▼

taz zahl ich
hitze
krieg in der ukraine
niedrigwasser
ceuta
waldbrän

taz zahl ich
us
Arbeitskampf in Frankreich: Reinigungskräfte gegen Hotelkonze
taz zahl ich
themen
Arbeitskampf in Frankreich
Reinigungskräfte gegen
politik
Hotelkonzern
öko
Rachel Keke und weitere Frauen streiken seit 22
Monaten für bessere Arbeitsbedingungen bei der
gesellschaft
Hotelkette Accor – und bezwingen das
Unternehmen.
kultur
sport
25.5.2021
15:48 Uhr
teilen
▲
Exercise:
Reproduce every one of the rows above verbatim, keeping each line intact and in its original order.

Problem solution:

taz zahl ich
hitze
krieg in der ukraine
niedrigwasser
ceuta
waldbrän

taz zahl ich
us
Arbeitskampf in Frankreich: Reinigungskräfte gegen Hotelkonze
taz zahl ich
themen
Arbeitskampf in Frankreich
Reinigungskräfte gegen
politik
Hotelkonzern
öko
Rachel Keke und weitere Frauen streiken seit 22
Monaten für bessere Arbeitsbedingungen bei der
gesellschaft
Hotelkette Accor – und bezwingen das
Unternehmen.
kultur
sport
25.5.2021
15:48 Uhr
teilen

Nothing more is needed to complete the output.